If the K線戰法和菲波納奇技術 latest version gives you a problem, then please report that to us so we can fix it!
It’s almost time to ride the K!
The K Line will serve the communities of West Adams, Jefferson Park, Baldwin Hills, Leimert Park, Hyde Park, Inglewood, Westchester and more. Seven K Line stations will be opening in fall 2022.

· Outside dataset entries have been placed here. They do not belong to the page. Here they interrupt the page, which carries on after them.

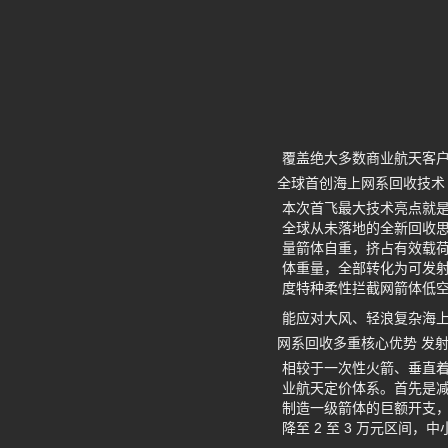
覆盖绝大多数商业航天客
全球首创海上网系回收技术
本次首飞最大技术亮点就
全球从未落地的全新回收
量箭体自重，挤占有效载
体重量，全部转化为可发射
度特种柔性拦截网箭体低
能应对大风、轻浪复杂海
网系回收多重核心优势 发
相较于一次性火箭、垂直
业航天定价体系。首先是
制造一级箭体的巨额开支，测
降至 2 至 3 万元区间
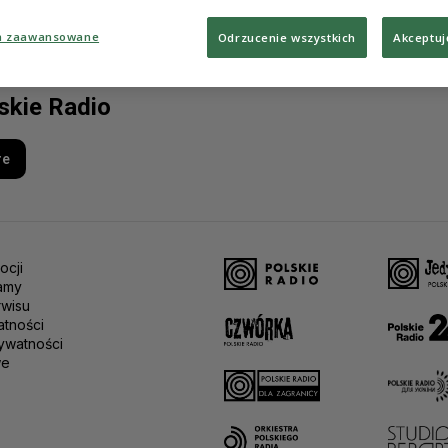
a zaawansowane
Odrzucenie wszystkich
Akceptuj
lskie Radio
re
ocji
amy
rwisu
atności
ywatności
we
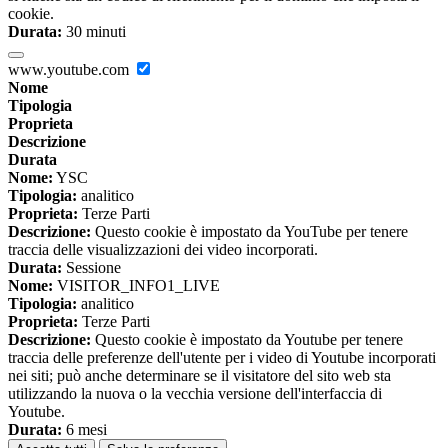
cookie.
Durata:
30 minuti
www.youtube.com
Nome
Tipologia
Proprieta
Descrizione
Durata
Nome:
YSC
Tipologia:
analitico
Proprieta:
Terze Parti
Descrizione:
Questo cookie è impostato da YouTube per tenere
traccia delle visualizzazioni dei video incorporati.
Durata:
Sessione
Nome:
VISITOR_INFO1_LIVE
Tipologia:
analitico
Proprieta:
Terze Parti
Descrizione:
Questo cookie è impostato da Youtube per tenere
traccia delle preferenze dell'utente per i video di Youtube incorporati
nei siti; può anche determinare se il visitatore del sito web sta
utilizzando la nuova o la vecchia versione dell'interfaccia di
Youtube.
Durata:
6 mesi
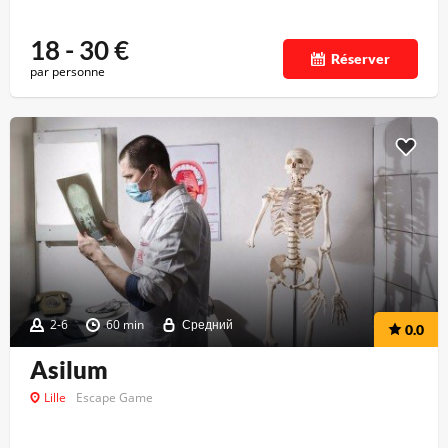
18 - 30
€
Réserver
par personne
2-6
60 min
Средний
0.0
Asilum
Lille
Escape Game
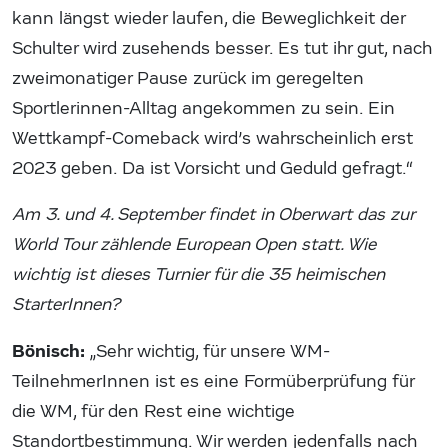
kann längst wieder laufen, die Beweglichkeit der
Schulter wird zusehends besser. Es tut ihr gut, nach
zweimonatiger Pause zurück im geregelten
Sportlerinnen-Alltag angekommen zu sein. Ein
Wettkampf-Comeback wird’s wahrscheinlich erst
2023 geben. Da ist Vorsicht und Geduld gefragt.“
Am 3. und 4. September findet in Oberwart das zur
World Tour zählende European Open statt. Wie
wichtig ist dieses Turnier für die 35 heimischen
StarterInnen?
Bönisch:
„Sehr wichtig, für unsere WM-
TeilnehmerInnen ist es eine Formüberprüfung für
die WM, für den Rest eine wichtige
Standortbestimmung. Wir werden jedenfalls nach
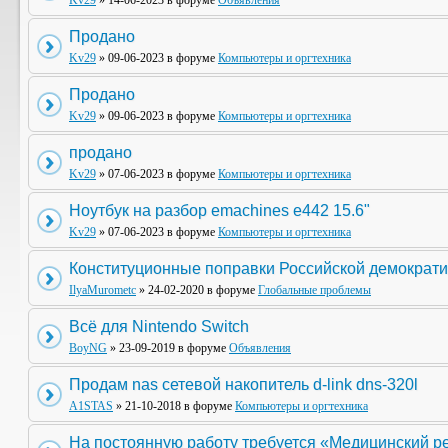
Kv29
» 14-06-2023 в форуме
Объявления
Продано
Kv29
» 09-06-2023 в форуме
Компьютеры и оргтехника
Продано
Kv29
» 09-06-2023 в форуме
Компьютеры и оргтехника
продано
Kv29
» 07-06-2023 в форуме
Компьютеры и оргтехника
Ноутбук на разбор emachines e442 15.6"
Kv29
» 07-06-2023 в форуме
Компьютеры и оргтехника
Конституционные поправки Российской демократи
IlyaMurometc
» 24-02-2020 в форуме
Глобальные проблемы
Всё для Nintendo Switch
BoyNG
» 23-09-2019 в форуме
Объявления
Продам nas сетевой накопитель d-link dns-320l
A1STAS
» 21-10-2018 в форуме
Компьютеры и оргтехника
На постоянную работу требуется «Медицинский р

It’s almost time to ride the K!
The K Line will serve the communities of West Adams, Jefferson Park, Baldwin Hills, Leimert Park, Hyde Park, Inglewood, Westchester and more. Seven K Line stations will be opening in fall 2022.
Welcome
The K Line was designed and built with the help of community input and local voices to provide a faster, more convenient and reliable way to connect to jobs, schools and the rich cultural places throughout these communities. The K Line will connect to the Metro E K線戰法和菲波納奇技術 Line (Expo), which travels between downtown LA and Santa Monica. By 2024, the K Line will also connect to the new LAX/Metro K線戰法和菲波納奇技術 Transit Center Station, the new Aviation/Century Station and the Metro C K線戰法和菲波納奇技術 Line (Green).
Meet the K Line!
Note: Aviation/Century Station is projected to open in 2023, while LAX/Metro Transit Center Station is scheduled to open in 2024.
transformer中的Q,K,V到底是什么?
吴昊
Q、K是用来搬运信息的,而V本身就是从token当中搬运出来的信息
1. 啥是Q、K
聪明的 小明 在一间 明亮的 教室 写 一份很难的 作业。
假设“小明”这个主语所对应的token是一个高维空间 \bold^d 当中的一个点,当我们用“聪明的”这个形容词来修饰这个主语之后,那这个主语在空间 \bold^d 当中的位置相较于不被定语修饰的token的位置应该是有一定修改的,否则修饰和没修饰就没区别。
这个修改是怎么产生的?就是通过 \bold_ 与 \bold_ 做内积之后,与 \bold_ 线程并且加上 \bold_ 得来的,相当于Q和K决定了修改的幅度(幅度可正可副),而V用来决定修改的方向。